Importing data from different services is not really its core competency, at least not yet. It can ingest anything you can put on your file system and there are importers for a few third-party services (see https://github.com/perkeep/perkeep/tree/master/pkg/importer
), but that's about it
One thing that I'm still trying to figure out is, if you do happen to know: how does it handle data deduplication (if at all)? How about redundancy and backups? I've been glancing over the docs and I do see mention of replication to another Perkeep instance but that's not quite what I'm looking for.
Then there is also some logic to chunk large objects into small pieces or "blobs". These small chunks are actually what the storage layer works with, rather than with the original unlimited-length blobs that the user uploaded.
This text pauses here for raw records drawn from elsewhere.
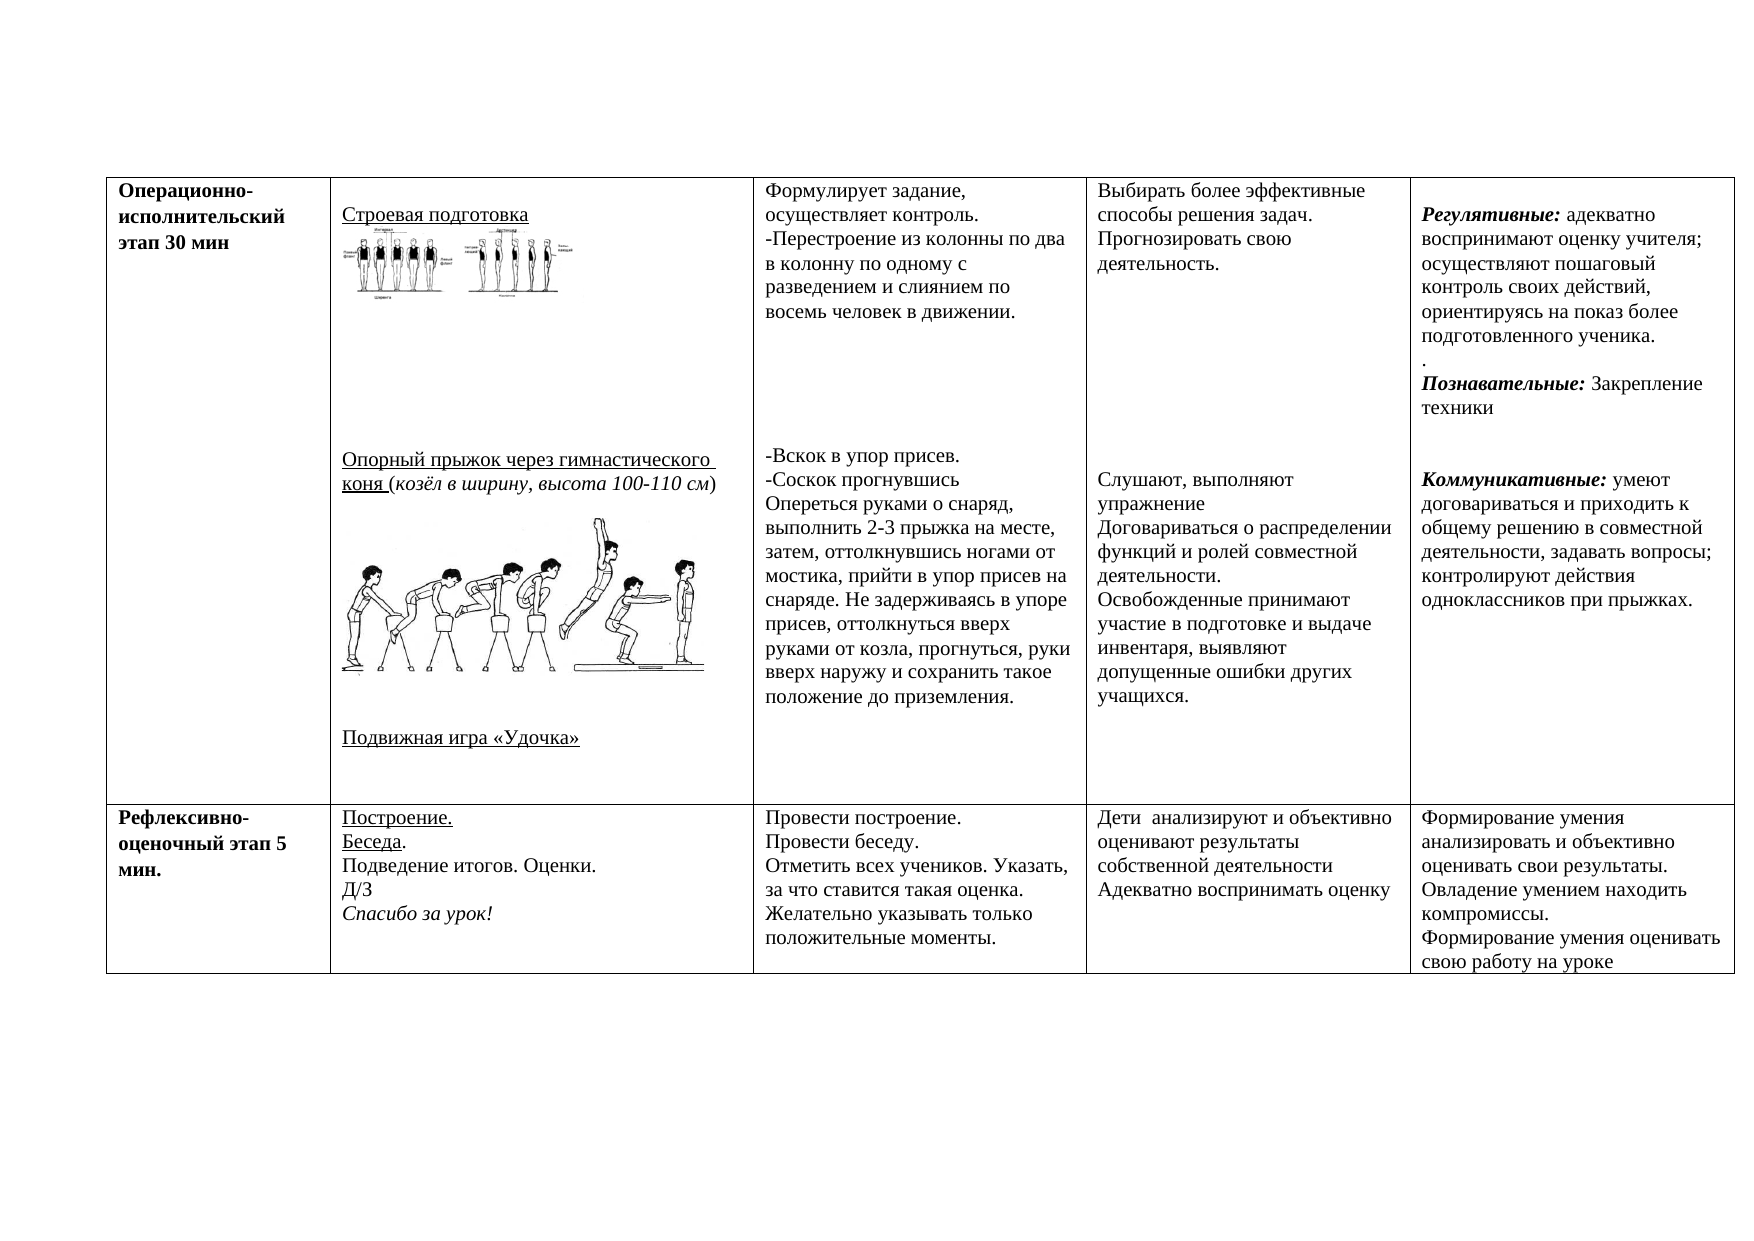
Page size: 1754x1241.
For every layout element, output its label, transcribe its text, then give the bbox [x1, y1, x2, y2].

table_cell Построение. Беседа. Подведение итогов. Оценки. Д/З Спасибо за урок! [331, 805, 753, 973]
picture [341, 518, 705, 677]
table_cell Провести построение. Провести беседу. Отметить всех учеников. Указать, за что ставится такая оценка. Желательно указывать только положительные моменты. [754, 805, 1086, 973]
table_cell Строевая подготовка Опорный прыжок через гимнастического коня (козёл в ширину, высота 100-110 см) Подвижная игра «Удочка» [331, 178, 753, 804]
table_cell Регулятивные: адекватно воспринимают оценку учителя; осуществляют пошаговый контроль своих действий, ориентируясь на показ более подготовленного ученика. . Познавательные: Закрепление техники Коммуникативные: умеют договариваться и приходить к общему решению в совместной деятельности, задавать вопросы; контролируют действия одноклассников при прыжках. [1411, 178, 1734, 804]
table_cell Дети анализируют и объективно оценивают результаты собственной деятельности Адекватно воспринимать оценку [1087, 805, 1410, 973]
table_cell Формирование умения анализировать и объективно оценивать свои результаты. Овладение умением находить компромиссы. Формирование умения оценивать свою работу на уроке [1411, 805, 1734, 973]
table_cell Рефлексивно-оценочный этап 5 мин. [107, 805, 330, 973]
picture [341, 226, 584, 303]
table_cell Операционно-исполнительский этап 30 мин [107, 178, 330, 804]
table_cell Формулирует задание, осуществляет контроль. -Перестроение из колонны по два в колонну по одному с разведением и слиянием по восемь человек в движении. -Вскок в упор присев. -Соскок прогнувшись Опереться руками о снаряд, выполнить 2-3 прыжка на месте, затем, оттолкнувшись ногами от мостика, прийти в упор присев на снаряде. Не задерживаясь в упоре присев, оттолкнуться вверх руками от козла, прогнуться, руки вверх наружу и сохранить такое положение до приземления. [754, 178, 1086, 804]
table_cell Выбирать более эффективные способы решения задач. Прогнозировать свою деятельность. Слушают, выполняют упражнение Договариваться о распределении функций и ролей совместной деятельности. Освобожденные принимают участие в подготовке и выдаче инвентаря, выявляют допущенные ошибки других учащихся. [1087, 178, 1410, 804]
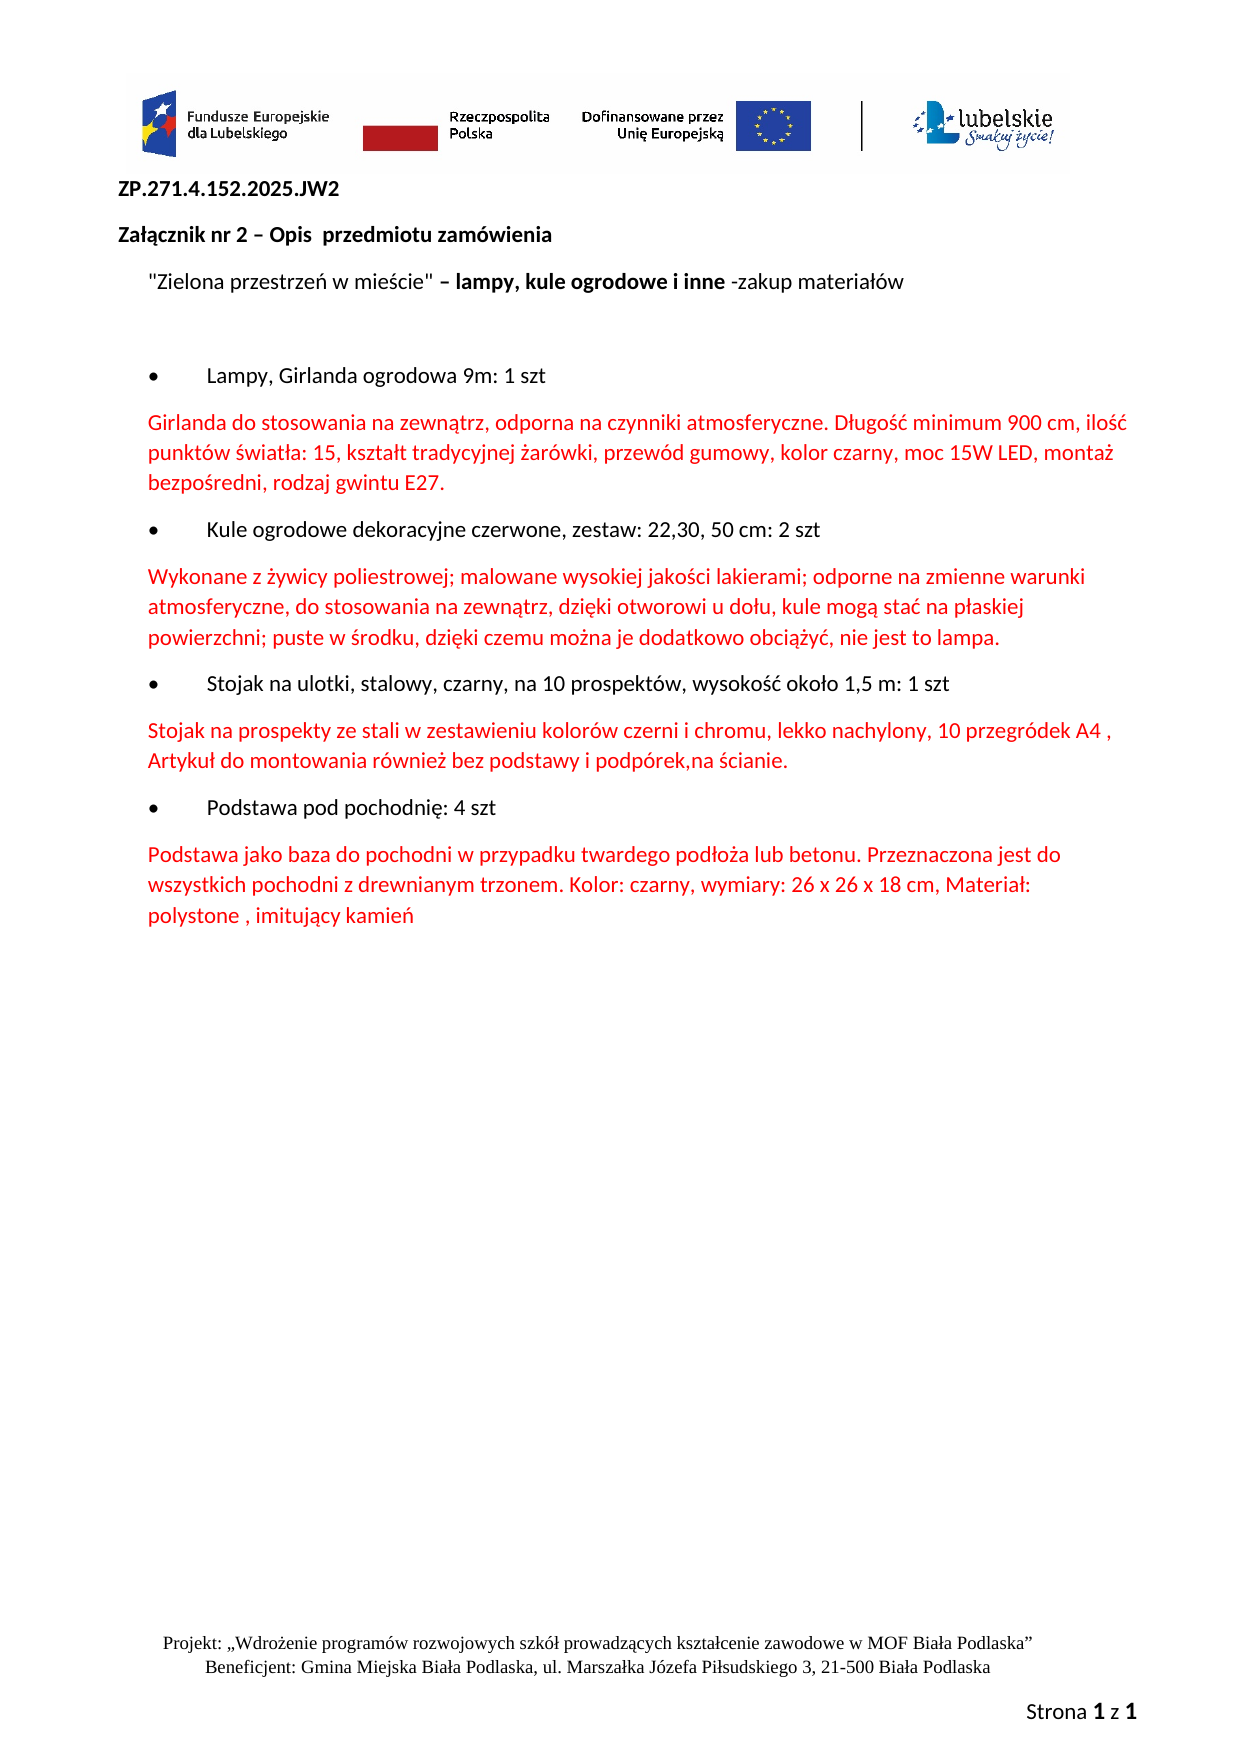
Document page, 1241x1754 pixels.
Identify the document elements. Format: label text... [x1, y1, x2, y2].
Chunking helps to space-efficiently store multiple versions of same large file (say, a large VM image) - the system only needs to store the set of unique chunks, which can be much smaller than N full but slightly-different copies of the same file. But I personally I find that it deteriorates its performance to the point of making it unusable for my use case of multi-TB multi-million-files storage of immutable media files. If chunking/snapshotting/versioning is important for your use case, I'd look more towards backup-flavored tools like restic, which share many of these storage ideas with Perkeep.
Redundancy and backup is handled by configuring storage layer ("blobserver") to do it. Perkeep's blobservers are composable - you can have leaf servers storing your blobs, say, directly in a local filesystem directory, remote server over sftp, or an S3 bucket, and you can compose them using special virtual blobserver implementations into bigger and more powerful systems. One such virtual blobserver is https://github.com/perkeep/perkeep/blob/master/pkg/blobserve... - which takes addresses of 2+ other blobservers and replicates your reads and writes to them.
You give it the addresses of source and destination blobservers, it enumerates blobs in both, and copies the
source blobs missing from destination into the destination server.